Soon he was as hooked as his kid, and took the natural next step: He tweeted about it.
Eventually the game's creator at Canada-based Big Blue Bubble, Dave Kerr, responded and invited Bush to become a monster himself. Within a week, Kerr was emailing Bush mock-ups of himself as a green, fedora-wearing monster playing the mandolin.
Bush, who plays several instruments (including mandolin), writes songs, and sings, could act relatively fast on the invitation. He and Sugarland partner Jennifer Nettles are on a break from their multi-million-album-selling career for Nettles' maternity leave. Though Bush has been recording solo work, playing some solo shows, and writing for other artists, he had a hole in his schedule that allowed him to get into his home studio to record his part, about 16 bars of mandolin and vocal music to fit in with the monsters already occupying the island chorus. (For experienced My Singing Monsters players: He'll be on the first island.)
"It's like being a guest star on The Love Boat," Bush says. "You have to figure out how to fit yourself into something that already exists. It was really interesting, because the song itself is a combination of genres. I'm like the mandolin bridge between indie band and dance rock." Less than a month after he first tweeted about the game, he'd recorded his part and become a monster.
The game launched last August, created by Kerr as an attempt to combine world-building games like Spore and Minecraft with 3-D sound.

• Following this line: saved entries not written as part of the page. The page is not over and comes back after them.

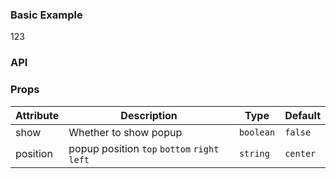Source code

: ### Basic Example
<y-popup v-model="show" position="bottom">
    <div class="popupBox">123</div>
</y-popup>

### API

### Props
| Attribute | Description | Type | Default |
|------|------|------|------|
| show | Whether to show popup | `boolean` | `false` |
| position | popup position `top` `bottom` `right` `left` | `string` | `center` |

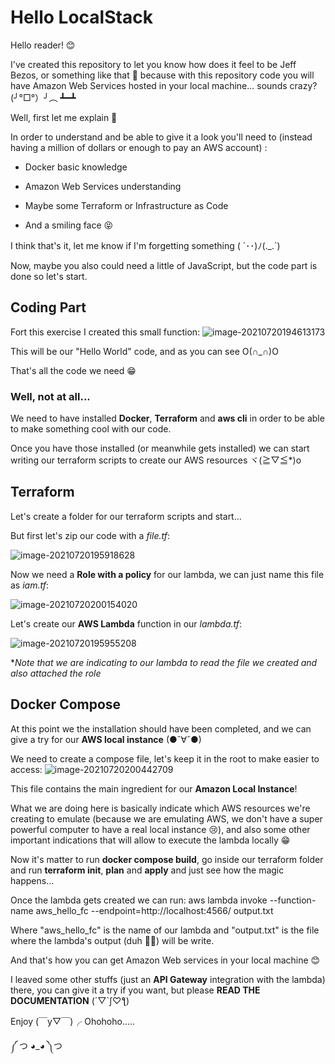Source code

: # Hello LocalStack

Hello reader! 😊

I've created this repository to let you know how does it feel to be Jeff Bezos, or something like that 🤣 because with this repository code you will have Amazon Web Services hosted in your local machine... sounds crazy? (╯°□°）╯︵ ┻━┻



Well, first let me explain 🙂

In order to understand and be able to give it a look you'll need to (instead having a million of dollars or enough to pay an AWS account) :

* Docker basic knowledge

* Amazon Web Services understanding

* Maybe some Terraform or Infrastructure as Code

* And a smiling face 😝 

  

I think that's it, let me know if I'm forgetting something ( ´･･)ﾉ(._.`)

Now, maybe you also could need a little of JavaScript, but the code part is done so let's start. 

## Coding Part

Fort this exercise I created this small function: 
![image-20210720194613173](C:\Users\alan_\OneDrive\Documentos\my_local_stack\img\image-20210720194613173.png)

This will be our "Hello World" code, and as you can see O(∩_∩)O

That's all the code we need 😁



### Well, not at all...

We need to have installed **Docker**, **Terraform** and **aws cli** in order to be able to make something cool with our code.



Once you have those installed (or meanwhile gets installed) we can start writing our terraform scripts to create our AWS resources ヾ(≧▽≦*)o



## Terraform 

Let's create a folder for our terraform scripts and start...

But first let's zip our code with a *file.tf*:

![image-20210720195918628](C:\Users\alan_\OneDrive\Documentos\my_local_stack\img\image-20210720195918628.png)



Now we need a **Role with a policy** for our lambda, we can just name this file as *iam.tf*:

![image-20210720200154020](C:\Users\alan_\OneDrive\Documentos\my_local_stack\img\image-20210720200154020.png)



Let's create our **AWS Lambda** function in our *lambda.tf*: 

![image-20210720195955208](C:\Users\alan_\OneDrive\Documentos\my_local_stack\img\image-20210720195955208.png)

**Note that we are indicating to our lambda to read the file we created and also attached the role*



## Docker Compose 

At this point we the installation should have been completed, and we can give a try for our **AWS local instance** (●ˇ∀ˇ●)

We need to create a compose file, let's keep it in the root to make easier to access:
![image-20210720200442709](C:\Users\alan_\OneDrive\Documentos\my_local_stack\img\image-20210720200442709.png)

This file contains the main ingredient for our **Amazon Local Instance**! 

What we are doing here is basically indicate which AWS resources we're creating to emulate (because we are emulating AWS, we don't have a super powerful computer to have a real local instance 😢), and also some other important indications that will allow to execute the lambda locally 😁

Now it's matter to run **docker compose build**, go inside our terraform folder and run **terraform init**, **plan** and **apply** and just see how the magic happens...


Once the lambda gets created we can run: 
aws lambda invoke --function-name aws_hello_fc --endpoint=http://localhost:4566/ output.txt

Where "aws_hello_fc" is the name of our lambda and "output.txt" is the file where the lambda's output (duh 🤦‍♂️) will be write.

 

And that's how you can get Amazon Web services in your local machine 😊

I leaved some other stuffs (just an **API Gateway** integration with the lambda) there, you can give it a try if you want, but please **READ THE DOCUMENTATION** (´▽`ʃ♡ƪ)


Enjoy (￣y▽￣)╭ Ohohoho.....

 ༼ つ ◕_◕ ༽つ

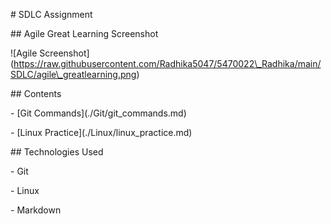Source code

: \# SDLC Assignment



\## Agile Great Learning Screenshot



!\[Agile Screenshot](https://raw.githubusercontent.com/Radhika5047/5470022\_Radhika/main/SDLC/agile\_greatlearning.png)



\## Contents



\- \[Git Commands](./Git/git\_commands.md)

\- \[Linux Practice](./Linux/linux\_practice.md)



\## Technologies Used

\- Git

\- Linux

\- Markdown



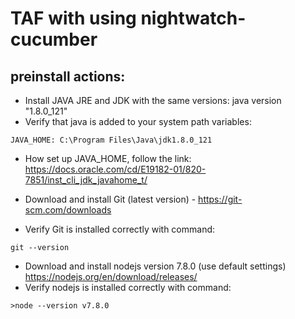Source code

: # TAF with using nightwatch-cucumber #

## preinstall actions: ##


- Install JAVA JRE and JDK with the same versions: java version "1.8.0_121"
- Verify that java is added to your system path variables:

<code>JAVA_HOME: C:\Program Files\Java\jdk1.8.0_121</code>
- How set up JAVA_HOME, follow the link: https://docs.oracle.com/cd/E19182-01/820-7851/inst_cli_jdk_javahome_t/

- Download and install Git (latest version) -  https://git-scm.com/downloads

- Verify Git is installed correctly with command:

<code>git --version</code>

- Download and install nodejs version 7.8.0 (use default settings)  https://nodejs.org/en/download/releases/
- Verify nodejs is installed correctly with command:


<code>>node --version
v7.8.0
</code>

He chose monsters as his musicians for one simple reason: "With animals you'd be restricted,” Kerr says. "Monsters can play an instrument or make a sound or do whatever you want them to."
Bush's semi-free-agent status at the moment helped speed the process along, cutting out the necessity for corporate approvals and other red tape. (He's signed to Universal as part of Sugarland but is an independent solo artist who founded his own music publishing company.) He also won't make any money off the arrangement with My Singing Monsters (it's just for fun and mutual branding), a decision that alleviated the need for negotiation. "Making up songs and melodies is what I do every day anyway," Bush says. "There's no reason why we can't guest in each other's worlds like this."
Bush is open to more video-game collaborations, with Big Blue Bubble or others: "I love writing music for film and TV, but putting it into a video game is twice as fun because it needs to be repeatable and joyous." Kerr, too, would love to hear more celebrity voices on his monster islands; in fact, the company has created a whole new "class" of monster (likely to be called Legendary Monsters) to debut Bush. Kerr is wary of being overrun by big-name musicians and, more importantly, record company politics, but he's open to all possibilities. "We’re very agile," he says. "If a big company approached us, we'd listen." For now, though, they're happy listening to their monsters--and Bush’s mandolin.